══ Information shown
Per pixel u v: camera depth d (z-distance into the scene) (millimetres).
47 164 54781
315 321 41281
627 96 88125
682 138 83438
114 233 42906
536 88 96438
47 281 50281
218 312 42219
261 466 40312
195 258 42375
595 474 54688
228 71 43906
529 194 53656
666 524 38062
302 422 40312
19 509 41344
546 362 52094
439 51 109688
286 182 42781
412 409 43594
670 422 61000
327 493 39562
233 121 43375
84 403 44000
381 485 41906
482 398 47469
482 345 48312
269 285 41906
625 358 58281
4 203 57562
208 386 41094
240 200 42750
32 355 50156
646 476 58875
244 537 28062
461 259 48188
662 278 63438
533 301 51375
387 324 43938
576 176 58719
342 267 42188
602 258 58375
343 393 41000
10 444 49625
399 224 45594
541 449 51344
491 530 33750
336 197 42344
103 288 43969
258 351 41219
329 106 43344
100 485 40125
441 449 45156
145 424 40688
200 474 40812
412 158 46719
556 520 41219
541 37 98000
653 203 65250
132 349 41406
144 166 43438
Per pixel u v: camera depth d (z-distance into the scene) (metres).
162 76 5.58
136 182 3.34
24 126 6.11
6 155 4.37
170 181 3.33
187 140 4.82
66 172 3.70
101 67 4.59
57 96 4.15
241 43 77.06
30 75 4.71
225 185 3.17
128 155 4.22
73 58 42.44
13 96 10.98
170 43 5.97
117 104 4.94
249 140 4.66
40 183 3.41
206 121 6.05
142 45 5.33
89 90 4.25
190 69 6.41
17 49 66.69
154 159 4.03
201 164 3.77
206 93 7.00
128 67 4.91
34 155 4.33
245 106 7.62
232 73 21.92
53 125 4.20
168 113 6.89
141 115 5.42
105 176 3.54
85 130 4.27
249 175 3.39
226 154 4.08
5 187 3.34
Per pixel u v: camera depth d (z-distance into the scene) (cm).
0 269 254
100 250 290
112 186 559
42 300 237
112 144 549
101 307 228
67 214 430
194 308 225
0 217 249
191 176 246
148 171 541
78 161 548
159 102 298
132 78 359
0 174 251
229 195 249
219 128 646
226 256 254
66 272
════
#### Task item:
Print every record exactly as written.

#### Answer for this exercise:
Per pixel u v: camera depth d (z-distance into the scene) (millimetres).
47 164 54781
315 321 41281
627 96 88125
682 138 83438
114 233 42906
536 88 96438
47 281 50281
218 312 42219
261 466 40312
195 258 42375
595 474 54688
228 71 43906
529 194 53656
666 524 38062
302 422 40312
19 509 41344
546 362 52094
439 51 109688
286 182 42781
412 409 43594
670 422 61000
327 493 39562
233 121 43375
84 403 44000
381 485 41906
482 398 47469
482 345 48312
269 285 41906
625 358 58281
4 203 57562
208 386 41094
240 200 42750
32 355 50156
646 476 58875
244 537 28062
461 259 48188
662 278 63438
533 301 51375
387 324 43938
576 176 58719
342 267 42188
602 258 58375
343 393 41000
10 444 49625
399 224 45594
541 449 51344
491 530 33750
336 197 42344
103 288 43969
258 351 41219
329 106 43344
100 485 40125
441 449 45156
145 424 40688
200 474 40812
412 158 46719
556 520 41219
541 37 98000
653 203 65250
132 349 41406
144 166 43438
Per pixel u v: camera depth d (z-distance into the scene) (metres).
162 76 5.58
136 182 3.34
24 126 6.11
6 155 4.37
170 181 3.33
187 140 4.82
66 172 3.70
101 67 4.59
57 96 4.15
241 43 77.06
30 75 4.71
225 185 3.17
128 155 4.22
73 58 42.44
13 96 10.98
170 43 5.97
117 104 4.94
249 140 4.66
40 183 3.41
206 121 6.05
142 45 5.33
89 90 4.25
190 69 6.41
17 49 66.69
154 159 4.03
201 164 3.77
206 93 7.00
128 67 4.91
34 155 4.33
245 106 7.62
232 73 21.92
53 125 4.20
168 113 6.89
141 115 5.42
105 176 3.54
85 130 4.27
249 175 3.39
226 154 4.08
5 187 3.34
Per pixel u v: camera depth d (z-distance into the scene) (cm).
0 269 254
100 250 290
112 186 559
42 300 237
112 144 549
101 307 228
67 214 430
194 308 225
0 217 249
191 176 246
148 171 541
78 161 548
159 102 298
132 78 359
0 174 251
229 195 249
219 128 646
226 256 254
66 272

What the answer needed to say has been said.